Kanal İstanbul projesini göreve başladığımız gün iptal edeceğiz. Bugüne kadar yapılan iş ve işlemleri hukuki, ekonomik, ekolojik ve teknik olarak inceleyeceğiz. Ulaşım modları arasındaki eksik bağlantıları veya darboğaz oluşturan noktaları gidereceğiz. Şehir içi ve şehirlerarası yolcu ve yük taşımacılığında başta modern raylı sistemler, metro, demiryolu, deniz yolu ve iç su yolları olmak üzere alternatif ulaşım türleri ve sistemlerini devreye alacağız. Akıllı yollar projesini pilot olarak başlatacak, geleceğin otonom yollarına ilişkin bilgi ve tecrübe birikiminin oluşmasını sağlayacağız. Araç muayene istasyonu sayısını artıracak ve rekabete açacağız. Atatürk Havalimanı’nı yeniden uçuşa uygun hale getireceğiz. Liman ve tüm kıyı tesislerinin bütüncül bir yaklaşımla kuruluş, işletme ve idamesinde temel yaklaşım ve ilkeleri ortaya koyacak Kıyı Politika Belgesi ve Kıyı Master Planı hazırlayacak ve uygulayacağız. Türk sahipli gemi filosunun rekabet gücünü artıracak, kendi yüklerimizi kendimizin taşımasını sağlayacak adımları atacağız. Karayolu, demiryolu, deniz ve hava taşımacılığını entegre olarak dikkate alan ve intermodal lojistik merkezlerden en üst seviyede faydalanmayı öngören bir yaklaşımla Türkiye Lojistik Master Planı’nı yeniden hazırlayacak ve uygulayacağız. İhracat desteklerini gözden geçirecek, etki analizlerini yapacak ve yeni nesil ihracat destekleri geliştireceğiz. Eximbank’ın sermayesini güçlendirecek, uzun vadeli ve uygun koşullu fon imkanlarından daha fazla yararlanmasını sağlayacağız. Avrupa Birliği ile Gümrük Birliği Anlaşması’nı güncelleme müzakerelerini hızlandıracağız. Tüketici uyuşmazlıklarında tüketici hakem heyetlerinin idari ve mali kapasitelerini, kararların şeffaflığı ve ulaşılabilirliğini artıracağız. Üretici kooperatiflerini güçlendirecek ve destekleyeceğiz.

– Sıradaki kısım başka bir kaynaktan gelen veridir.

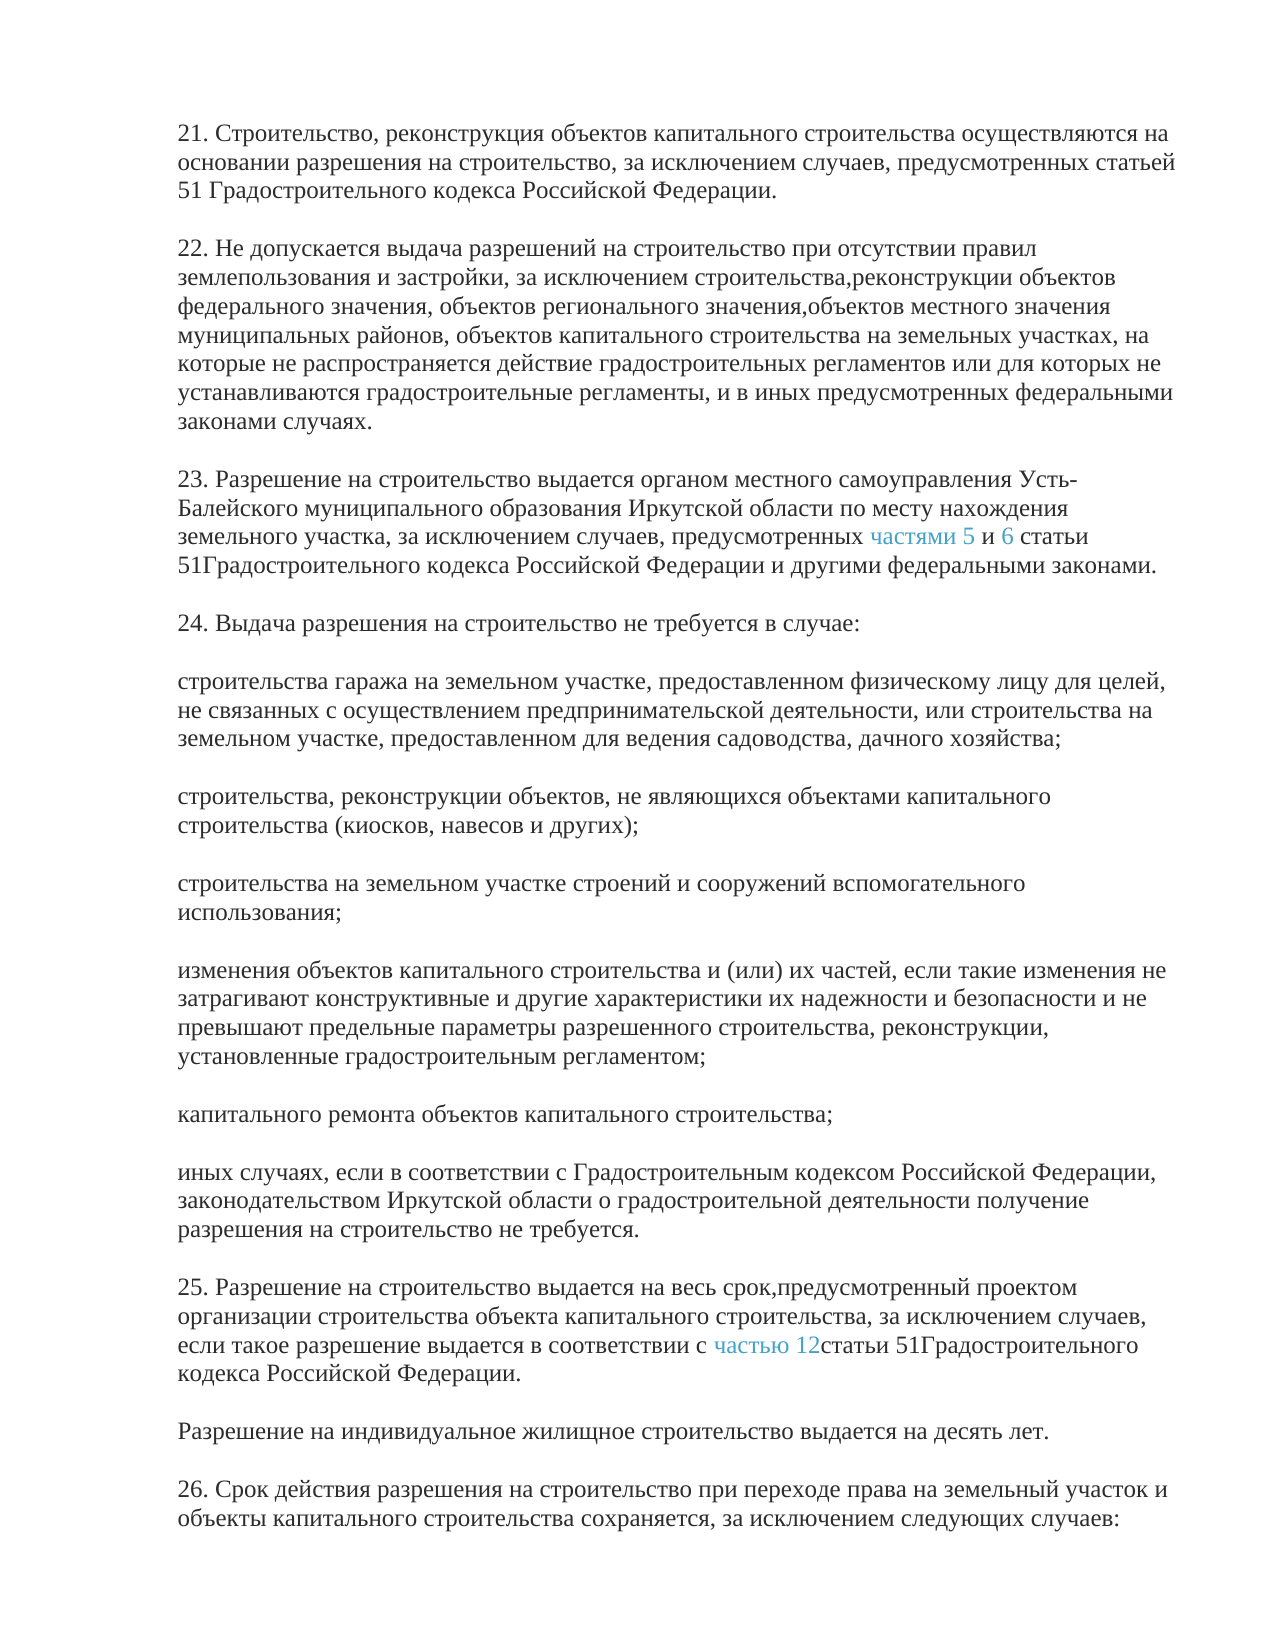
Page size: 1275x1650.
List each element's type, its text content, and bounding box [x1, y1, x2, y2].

text строительства, реконструкции объектов, не являющихся объектами капитального строительства (киосков, навесов и других); [177, 781, 1186, 839]
text 21. Строительство, реконструкция объектов капитального строительства осуществляются на основании разрешения на строительство, за исключением случаев, предусмотренных статьей 51 Градостроительного кодекса Российской Федерации. [177, 118, 1186, 204]
text 23. Разрешение на строительство выдается органом местного самоуправления Усть-Балейского муниципального образования Иркутской области по месту нахождения земельного участка, за исключением случаев, предусмотренных частями 5 и 6 статьи 51Градостроительного кодекса Российской Федерации и другими федеральными законами. [177, 464, 1186, 579]
text 24. Выдача разрешения на строительство не требуется в случае: [177, 608, 1186, 637]
text Разрешение на индивидуальное жилищное строительство выдается на десять лет. [177, 1416, 1186, 1445]
text 22. Не допускается выдача разрешений на строительство при отсутствии правил землепользования и застройки, за исключением строительства,реконструкции объектов федерального значения, объектов регионального значения,объектов местного значения муниципальных районов, объектов капитального строительства на земельных участках, на которые не распространяется действие градостроительных регламентов или для которых не устанавливаются градостроительные регламенты, и в иных предусмотренных федеральными законами случаях. [177, 233, 1186, 435]
text иных случаях, если в соответствии с Градостроительным кодексом Российской Федерации, законодательством Иркутской области о градостроительной деятельности получение разрешения на строительство не требуется. [177, 1157, 1186, 1243]
text строительства гаража на земельном участке, предоставленном физическому лицу для целей, не связанных с осуществлением предпринимательской деятельности, или строительства на земельном участке, предоставленном для ведения садоводства, дачного хозяйства; [177, 666, 1186, 752]
text капитального ремонта объектов капитального строительства; [177, 1099, 1186, 1128]
text 25. Разрешение на строительство выдается на весь срок,предусмотренный проектом организации строительства объекта капитального строительства, за исключением случаев, если такое разрешение выдается в соответствии с частью 12статьи 51Градостроительного кодекса Российской Федерации. [177, 1272, 1186, 1387]
text изменения объектов капитального строительства и (или) их частей, если такие изменения не затрагивают конструктивные и другие характеристики их надежности и безопасности и не превышают предельные параметры разрешенного строительства, реконструкции, установленные градостроительным регламентом; [177, 955, 1186, 1070]
text 26. Срок действия разрешения на строительство при переходе права на земельный участок и объекты капитального строительства сохраняется, за исключением следующих случаев: [177, 1474, 1186, 1532]
text строительства на земельном участке строений и сооружений вспомогательного использования; [177, 868, 1186, 926]
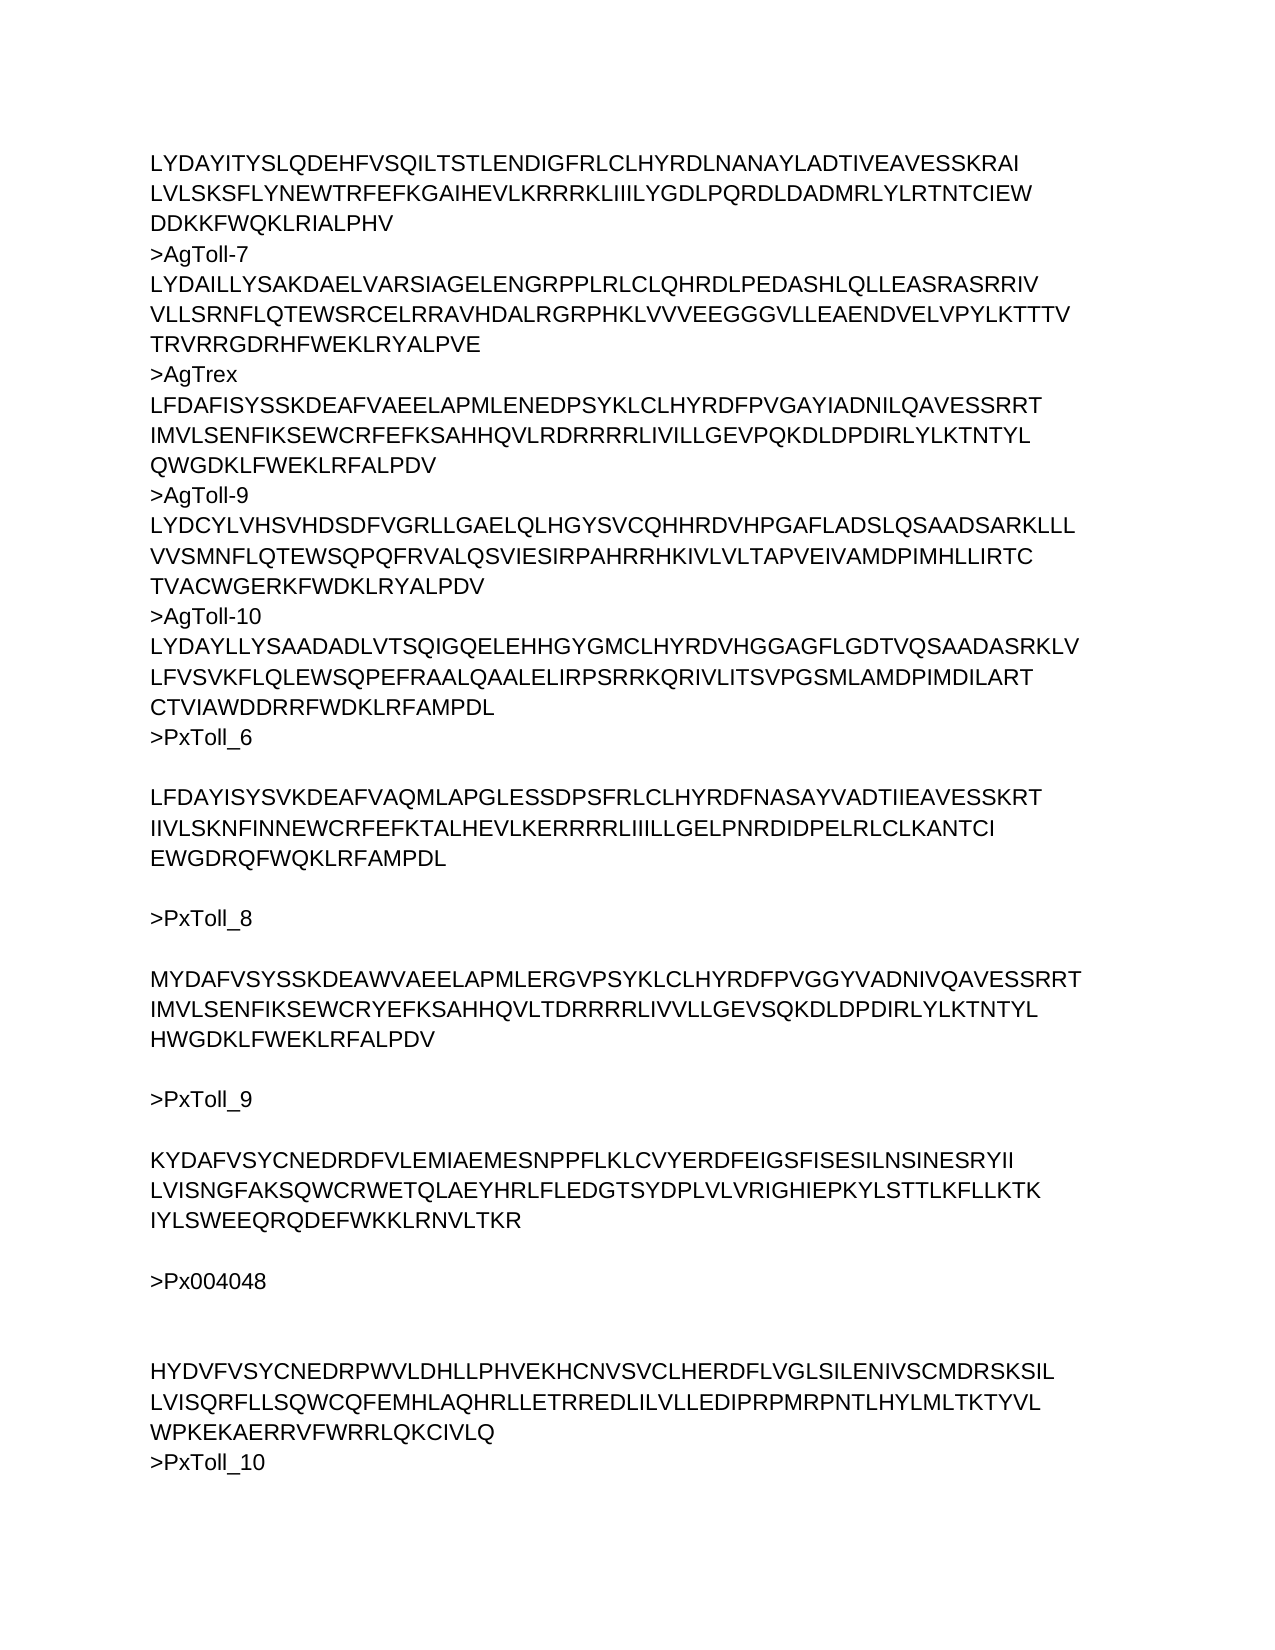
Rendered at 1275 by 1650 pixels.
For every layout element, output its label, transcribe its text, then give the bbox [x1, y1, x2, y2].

text LYDAILLYSAKDAELVARSIAGELENGRPPLRLCLQHRDLPEDASHLQLLEASRASRRIV [150, 271, 1125, 297]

Turizmin tüm aşama ve paydaşlarını kapsayan yeni bir Turizm Kanunu çıkaracağız. Turizmde mevsimsel bağımlılığı azaltarak 12 aya yayacak şekilde, hizmet sunumunda çeşitlendirme yapacağız. Türkiye Turizm Tanıtım ve Geliştirme Ajansı’nı yeniden yapılandıracak, ajansın kaynak kullanımlarını şeffaf ve hesap verebilir hale getirecek ve Sayıştay tarafından denetimini sağlayacağız. Vakıflar Genel Müdürlüğü, Anıtlar Yüksek Kurulu ve Koruma Bölge kurullarını gerçek anlamda özerk hale getireceğiz. Kültür ve sanat alanında kamu tarafından sağlanan destekleri fırsat eşitliğini gözeten, tarafsız kurullarca değerlendirilen bir çerçevede ve şeffaf bir biçimde vereceğiz. Bağımsız çalışan sanatçıların sosyal güvenlik ve emeklilik haklarıyla ilgili yaşanan sorunları gidereceğiz. Sanatçıların bir araya geleceği, konaklama, sağlık ve bakım hizmetlerinin verileceği Sanatçı Dayanışma Merkezleri kuracağız. Kütüphaneleri yaşayan mekanlar haline getirecek, 7/24 kütüphaneleri teknolojik altyapı destekleri ile yaygınlaştıracağız.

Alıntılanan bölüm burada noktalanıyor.